About this exercise:
Although the records contain pictures, only their text should be reproduced, exactly as written.

Provided records:
####

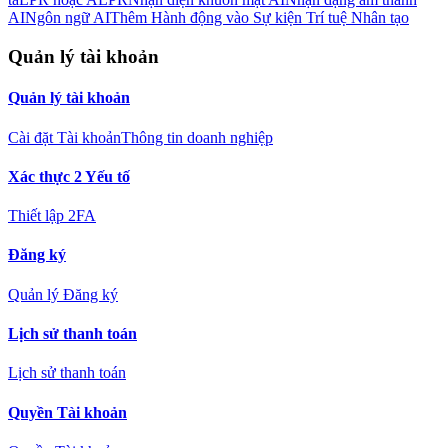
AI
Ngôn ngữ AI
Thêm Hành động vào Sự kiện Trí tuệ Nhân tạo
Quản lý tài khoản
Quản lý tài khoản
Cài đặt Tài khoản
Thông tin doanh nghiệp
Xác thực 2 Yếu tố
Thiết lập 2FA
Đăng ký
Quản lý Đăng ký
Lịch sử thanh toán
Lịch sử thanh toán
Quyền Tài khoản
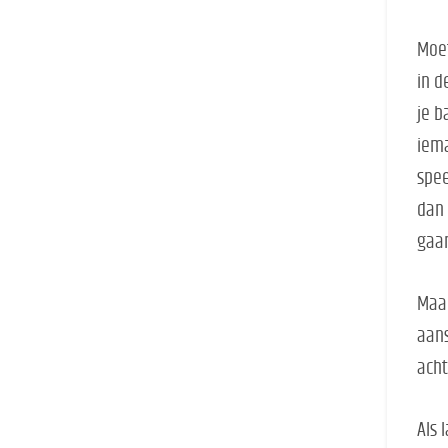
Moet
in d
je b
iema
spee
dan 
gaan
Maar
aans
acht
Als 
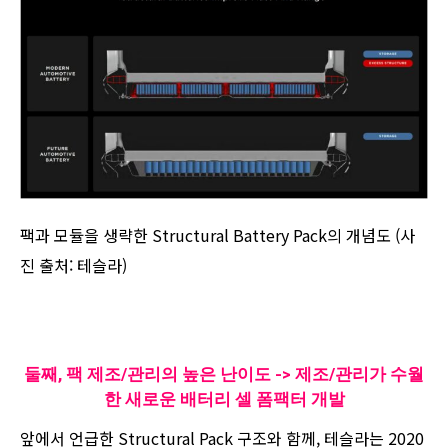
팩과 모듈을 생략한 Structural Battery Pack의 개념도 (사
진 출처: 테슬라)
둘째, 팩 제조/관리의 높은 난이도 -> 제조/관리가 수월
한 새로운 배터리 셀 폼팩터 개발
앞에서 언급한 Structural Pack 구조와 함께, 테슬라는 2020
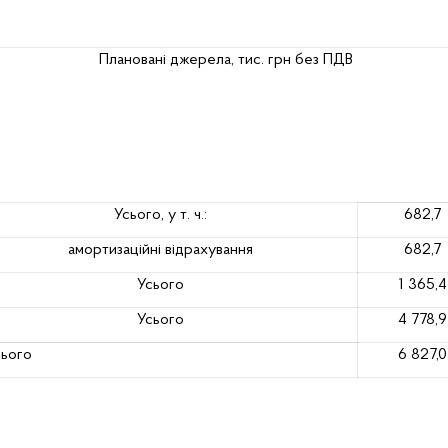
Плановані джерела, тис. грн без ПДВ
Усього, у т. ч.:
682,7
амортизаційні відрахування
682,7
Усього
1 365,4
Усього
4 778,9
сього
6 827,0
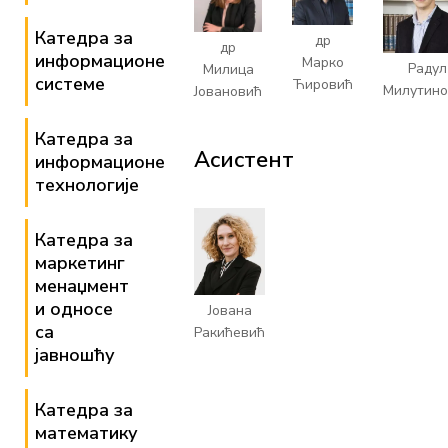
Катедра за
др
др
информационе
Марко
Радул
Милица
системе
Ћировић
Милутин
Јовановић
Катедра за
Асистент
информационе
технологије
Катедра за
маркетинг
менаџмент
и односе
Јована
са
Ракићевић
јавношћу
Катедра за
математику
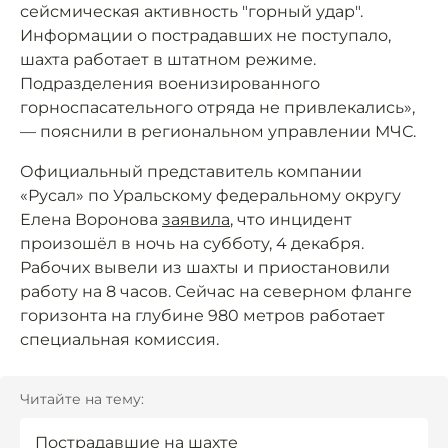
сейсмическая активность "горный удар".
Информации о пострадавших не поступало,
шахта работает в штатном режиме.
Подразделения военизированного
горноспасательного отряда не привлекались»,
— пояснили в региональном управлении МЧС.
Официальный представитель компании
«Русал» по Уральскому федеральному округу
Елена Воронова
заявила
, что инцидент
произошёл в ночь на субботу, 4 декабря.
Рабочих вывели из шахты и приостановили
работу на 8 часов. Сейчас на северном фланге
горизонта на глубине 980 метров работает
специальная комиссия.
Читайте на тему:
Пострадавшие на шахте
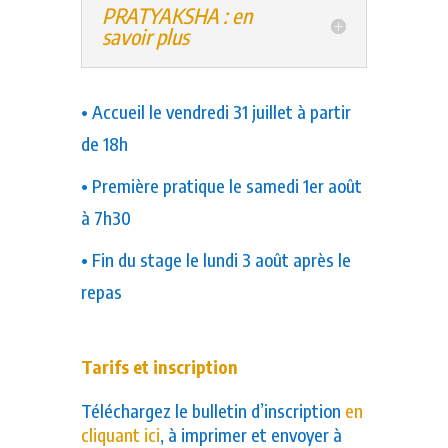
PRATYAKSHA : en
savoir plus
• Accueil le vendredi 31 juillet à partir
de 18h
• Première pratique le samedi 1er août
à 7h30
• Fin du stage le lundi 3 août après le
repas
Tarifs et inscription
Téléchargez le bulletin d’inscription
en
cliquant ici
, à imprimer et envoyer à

####

Result of the exercise:
AI
Ngôn ngữ AI
Thêm Hành động vào Sự kiện Trí tuệ Nhân tạo
Quản lý tài khoản
Quản lý tài khoản
Cài đặt Tài khoản
Thông tin doanh nghiệp
Xác thực 2 Yếu tố
Thiết lập 2FA
Đăng ký
Quản lý Đăng ký
Lịch sử thanh toán
Lịch sử thanh toán
Quyền Tài khoản
Moet
in d
je b
iema
spee
dan 
gaan
Maar
aans
acht
Als 
팩과 모듈을 생략한 Structural Battery Pack의 개념도 (사
진 출처: 테슬라)
둘째, 팩 제조/관리의 높은 난이도 -> 제조/관리가 수월
한 새로운 배터리 셀 폼팩터 개발
앞에서 언급한 Structural Pack 구조와 함께, 테슬라는 2020
Плановані джерела, тис. грн без ПДВ
Усього, у т. ч.:
682,7
амортизаційні відрахування
682,7
Усього
1 365,4
Усього
4 778,9
сього
6 827,0
Катедра за
др
др
информационе
Марко
Радул
Милица
системе
Ћировић
Милутин
Јовановић
Катедра за
Асистент
информационе
технологије
Катедра за
маркетинг
менаџмент
и односе
Јована
са
Ракићевић
јавношћу
Катедра за
математику
сейсмическая активность "горный удар".
Информации о пострадавших не поступало,
шахта работает в штатном режиме.
Подразделения военизированного
горноспасательного отряда не привлекались»,
— пояснили в региональном управлении МЧС.
Официальный представитель компании
«Русал» по Уральскому федеральному округу
Елена Воронова
заявила
, что инцидент
произошёл в ночь на субботу, 4 декабря.
Рабочих вывели из шахты и приостановили
работу на 8 часов. Сейчас на северном фланге
горизонта на глубине 980 метров работает
специальная комиссия.
Читайте на тему:
Пострадавшие на шахте
PRATYAKSHA : en
savoir plus
• Accueil le vendredi 31 juillet à partir
de 18h
• Première pratique le samedi 1er août
à 7h30
• Fin du stage le lundi 3 août après le
repas
Tarifs et inscription
Téléchargez le bulletin d’inscription
en
cliquant ici
, à imprimer et envoyer à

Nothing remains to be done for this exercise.